Exercise directions:
Rewrite these lines, changing every "common name" to "vernacular name" and leaving all else unchanged. Apply this throughout the data.

[Stored dataset items]
>> START
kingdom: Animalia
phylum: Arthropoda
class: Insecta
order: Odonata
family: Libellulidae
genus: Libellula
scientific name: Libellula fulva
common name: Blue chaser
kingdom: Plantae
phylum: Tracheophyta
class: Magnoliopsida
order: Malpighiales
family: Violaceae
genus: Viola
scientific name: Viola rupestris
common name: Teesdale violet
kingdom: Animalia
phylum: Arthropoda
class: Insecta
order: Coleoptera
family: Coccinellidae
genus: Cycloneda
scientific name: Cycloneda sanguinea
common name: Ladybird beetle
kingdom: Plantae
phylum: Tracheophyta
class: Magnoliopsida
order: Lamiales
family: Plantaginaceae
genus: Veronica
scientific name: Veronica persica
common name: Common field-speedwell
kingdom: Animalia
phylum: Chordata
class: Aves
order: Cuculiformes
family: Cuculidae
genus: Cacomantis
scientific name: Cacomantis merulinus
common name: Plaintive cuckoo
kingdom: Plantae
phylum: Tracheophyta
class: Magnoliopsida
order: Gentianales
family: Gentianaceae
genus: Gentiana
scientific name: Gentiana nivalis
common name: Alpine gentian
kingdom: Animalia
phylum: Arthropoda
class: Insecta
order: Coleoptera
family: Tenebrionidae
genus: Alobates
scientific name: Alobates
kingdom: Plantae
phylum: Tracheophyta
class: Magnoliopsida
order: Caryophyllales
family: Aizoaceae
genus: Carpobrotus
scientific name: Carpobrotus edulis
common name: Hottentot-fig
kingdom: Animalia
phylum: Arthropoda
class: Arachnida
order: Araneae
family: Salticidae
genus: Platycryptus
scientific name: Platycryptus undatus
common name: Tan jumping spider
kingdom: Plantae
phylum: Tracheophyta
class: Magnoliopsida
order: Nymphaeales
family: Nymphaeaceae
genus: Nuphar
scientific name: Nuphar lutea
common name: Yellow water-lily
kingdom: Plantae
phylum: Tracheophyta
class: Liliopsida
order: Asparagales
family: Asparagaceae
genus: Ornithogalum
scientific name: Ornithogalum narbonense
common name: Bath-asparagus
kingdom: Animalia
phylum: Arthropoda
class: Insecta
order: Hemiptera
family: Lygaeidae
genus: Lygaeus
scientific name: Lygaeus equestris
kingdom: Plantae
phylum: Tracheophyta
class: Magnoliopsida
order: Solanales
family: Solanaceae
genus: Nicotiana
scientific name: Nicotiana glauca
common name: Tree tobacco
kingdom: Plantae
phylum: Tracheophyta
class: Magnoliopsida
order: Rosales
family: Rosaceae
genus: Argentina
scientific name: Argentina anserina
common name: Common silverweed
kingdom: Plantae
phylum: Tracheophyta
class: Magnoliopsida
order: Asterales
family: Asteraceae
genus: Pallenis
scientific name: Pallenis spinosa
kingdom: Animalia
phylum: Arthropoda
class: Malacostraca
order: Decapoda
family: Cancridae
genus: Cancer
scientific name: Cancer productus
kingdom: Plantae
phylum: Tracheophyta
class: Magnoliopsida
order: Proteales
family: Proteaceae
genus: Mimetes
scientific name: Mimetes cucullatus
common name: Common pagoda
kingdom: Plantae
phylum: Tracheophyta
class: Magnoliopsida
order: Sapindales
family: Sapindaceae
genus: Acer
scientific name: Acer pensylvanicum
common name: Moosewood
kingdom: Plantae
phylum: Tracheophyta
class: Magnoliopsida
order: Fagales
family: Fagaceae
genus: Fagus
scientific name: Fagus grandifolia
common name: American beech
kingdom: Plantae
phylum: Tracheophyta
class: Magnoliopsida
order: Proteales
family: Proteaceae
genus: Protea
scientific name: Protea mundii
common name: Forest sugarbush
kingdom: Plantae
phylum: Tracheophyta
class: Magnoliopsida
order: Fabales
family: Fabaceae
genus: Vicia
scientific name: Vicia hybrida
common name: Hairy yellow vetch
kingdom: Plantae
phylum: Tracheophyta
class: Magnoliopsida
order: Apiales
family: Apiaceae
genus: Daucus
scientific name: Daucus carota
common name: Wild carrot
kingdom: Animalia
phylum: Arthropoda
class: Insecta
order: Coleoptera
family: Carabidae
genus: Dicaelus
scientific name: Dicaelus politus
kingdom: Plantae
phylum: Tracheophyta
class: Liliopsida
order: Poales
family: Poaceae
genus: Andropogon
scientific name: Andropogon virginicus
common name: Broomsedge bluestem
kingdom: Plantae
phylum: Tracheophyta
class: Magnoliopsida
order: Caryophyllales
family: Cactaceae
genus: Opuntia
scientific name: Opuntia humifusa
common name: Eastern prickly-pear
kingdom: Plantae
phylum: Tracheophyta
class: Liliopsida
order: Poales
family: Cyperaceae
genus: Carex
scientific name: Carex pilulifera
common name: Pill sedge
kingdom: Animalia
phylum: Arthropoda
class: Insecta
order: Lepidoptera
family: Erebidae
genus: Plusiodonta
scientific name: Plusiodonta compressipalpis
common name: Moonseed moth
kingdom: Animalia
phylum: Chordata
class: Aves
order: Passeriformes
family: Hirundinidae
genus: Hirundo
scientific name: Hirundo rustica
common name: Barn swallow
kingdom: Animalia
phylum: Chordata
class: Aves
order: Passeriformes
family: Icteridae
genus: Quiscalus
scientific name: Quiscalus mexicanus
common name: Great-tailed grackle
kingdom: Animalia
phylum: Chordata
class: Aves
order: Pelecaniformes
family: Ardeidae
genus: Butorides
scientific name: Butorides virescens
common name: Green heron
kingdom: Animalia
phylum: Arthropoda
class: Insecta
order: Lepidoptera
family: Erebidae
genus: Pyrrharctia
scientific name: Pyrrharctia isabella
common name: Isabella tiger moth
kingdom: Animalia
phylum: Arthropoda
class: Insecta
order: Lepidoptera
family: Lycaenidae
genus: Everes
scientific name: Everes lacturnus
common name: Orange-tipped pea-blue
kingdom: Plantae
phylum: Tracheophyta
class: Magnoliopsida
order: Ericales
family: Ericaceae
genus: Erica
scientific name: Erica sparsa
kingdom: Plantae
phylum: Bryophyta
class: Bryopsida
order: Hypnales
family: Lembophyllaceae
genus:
>> END
Result:
kingdom: Animalia
phylum: Arthropoda
class: Insecta
order: Odonata
family: Libellulidae
genus: Libellula
scientific name: Libellula fulva
vernacular name: Blue chaser
kingdom: Plantae
phylum: Tracheophyta
class: Magnoliopsida
order: Malpighiales
family: Violaceae
genus: Viola
scientific name: Viola rupestris
vernacular name: Teesdale violet
kingdom: Animalia
phylum: Arthropoda
class: Insecta
order: Coleoptera
family: Coccinellidae
genus: Cycloneda
scientific name: Cycloneda sanguinea
vernacular name: Ladybird beetle
kingdom: Plantae
phylum: Tracheophyta
class: Magnoliopsida
order: Lamiales
family: Plantaginaceae
genus: Veronica
scientific name: Veronica persica
vernacular name: Common field-speedwell
kingdom: Animalia
phylum: Chordata
class: Aves
order: Cuculiformes
family: Cuculidae
genus: Cacomantis
scientific name: Cacomantis merulinus
vernacular name: Plaintive cuckoo
kingdom: Plantae
phylum: Tracheophyta
class: Magnoliopsida
order: Gentianales
family: Gentianaceae
genus: Gentiana
scientific name: Gentiana nivalis
vernacular name: Alpine gentian
kingdom: Animalia
phylum: Arthropoda
class: Insecta
order: Coleoptera
family: Tenebrionidae
genus: Alobates
scientific name: Alobates
kingdom: Plantae
phylum: Tracheophyta
class: Magnoliopsida
order: Caryophyllales
family: Aizoaceae
genus: Carpobrotus
scientific name: Carpobrotus edulis
vernacular name: Hottentot-fig
kingdom: Animalia
phylum: Arthropoda
class: Arachnida
order: Araneae
family: Salticidae
genus: Platycryptus
scientific name: Platycryptus undatus
vernacular name: Tan jumping spider
kingdom: Plantae
phylum: Tracheophyta
class: Magnoliopsida
order: Nymphaeales
family: Nymphaeaceae
genus: Nuphar
scientific name: Nuphar lutea
vernacular name: Yellow water-lily
kingdom: Plantae
phylum: Tracheophyta
class: Liliopsida
order: Asparagales
family: Asparagaceae
genus: Ornithogalum
scientific name: Ornithogalum narbonense
vernacular name: Bath-asparagus
kingdom: Animalia
phylum: Arthropoda
class: Insecta
order: Hemiptera
family: Lygaeidae
genus: Lygaeus
scientific name: Lygaeus equestris
kingdom: Plantae
phylum: Tracheophyta
class: Magnoliopsida
order: Solanales
family: Solanaceae
genus: Nicotiana
scientific name: Nicotiana glauca
vernacular name: Tree tobacco
kingdom: Plantae
phylum: Tracheophyta
class: Magnoliopsida
order: Rosales
family: Rosaceae
genus: Argentina
scientific name: Argentina anserina
vernacular name: Common silverweed
kingdom: Plantae
phylum: Tracheophyta
class: Magnoliopsida
order: Asterales
family: Asteraceae
genus: Pallenis
scientific name: Pallenis spinosa
kingdom: Animalia
phylum: Arthropoda
class: Malacostraca
order: Decapoda
family: Cancridae
genus: Cancer
scientific name: Cancer productus
kingdom: Plantae
phylum: Tracheophyta
class: Magnoliopsida
order: Proteales
family: Proteaceae
genus: Mimetes
scientific name: Mimetes cucullatus
vernacular name: Common pagoda
kingdom: Plantae
phylum: Tracheophyta
class: Magnoliopsida
order: Sapindales
family: Sapindaceae
genus: Acer
scientific name: Acer pensylvanicum
vernacular name: Moosewood
kingdom: Plantae
phylum: Tracheophyta
class: Magnoliopsida
order: Fagales
family: Fagaceae
genus: Fagus
scientific name: Fagus grandifolia
vernacular name: American beech
kingdom: Plantae
phylum: Tracheophyta
class: Magnoliopsida
order: Proteales
family: Proteaceae
genus: Protea
scientific name: Protea mundii
vernacular name: Forest sugarbush
kingdom: Plantae
phylum: Tracheophyta
class: Magnoliopsida
order: Fabales
family: Fabaceae
genus: Vicia
scientific name: Vicia hybrida
vernacular name: Hairy yellow vetch
kingdom: Plantae
phylum: Tracheophyta
class: Magnoliopsida
order: Apiales
family: Apiaceae
genus: Daucus
scientific name: Daucus carota
vernacular name: Wild carrot
kingdom: Animalia
phylum: Arthropoda
class: Insecta
order: Coleoptera
family: Carabidae
genus: Dicaelus
scientific name: Dicaelus politus
kingdom: Plantae
phylum: Tracheophyta
class: Liliopsida
order: Poales
family: Poaceae
genus: Andropogon
scientific name: Andropogon virginicus
vernacular name: Broomsedge bluestem
kingdom: Plantae
phylum: Tracheophyta
class: Magnoliopsida
order: Caryophyllales
family: Cactaceae
genus: Opuntia
scientific name: Opuntia humifusa
vernacular name: Eastern prickly-pear
kingdom: Plantae
phylum: Tracheophyta
class: Liliopsida
order: Poales
family: Cyperaceae
genus: Carex
scientific name: Carex pilulifera
vernacular name: Pill sedge
kingdom: Animalia
phylum: Arthropoda
class: Insecta
order: Lepidoptera
family: Erebidae
genus: Plusiodonta
scientific name: Plusiodonta compressipalpis
vernacular name: Moonseed moth
kingdom: Animalia
phylum: Chordata
class: Aves
order: Passeriformes
family: Hirundinidae
genus: Hirundo
scientific name: Hirundo rustica
vernacular name: Barn swallow
kingdom: Animalia
phylum: Chordata
class: Aves
order: Passeriformes
family: Icteridae
genus: Quiscalus
scientific name: Quiscalus mexicanus
vernacular name: Great-tailed grackle
kingdom: Animalia
phylum: Chordata
class: Aves
order: Pelecaniformes
family: Ardeidae
genus: Butorides
scientific name: Butorides virescens
vernacular name: Green heron
kingdom: Animalia
phylum: Arthropoda
class: Insecta
order: Lepidoptera
family: Erebidae
genus: Pyrrharctia
scientific name: Pyrrharctia isabella
vernacular name: Isabella tiger moth
kingdom: Animalia
phylum: Arthropoda
class: Insecta
order: Lepidoptera
family: Lycaenidae
genus: Everes
scientific name: Everes lacturnus
vernacular name: Orange-tipped pea-blue
kingdom: Plantae
phylum: Tracheophyta
class: Magnoliopsida
order: Ericales
family: Ericaceae
genus: Erica
scientific name: Erica sparsa
kingdom: Plantae
phylum: Bryophyta
class: Bryopsida
order: Hypnales
family: Lembophyllaceae
genus:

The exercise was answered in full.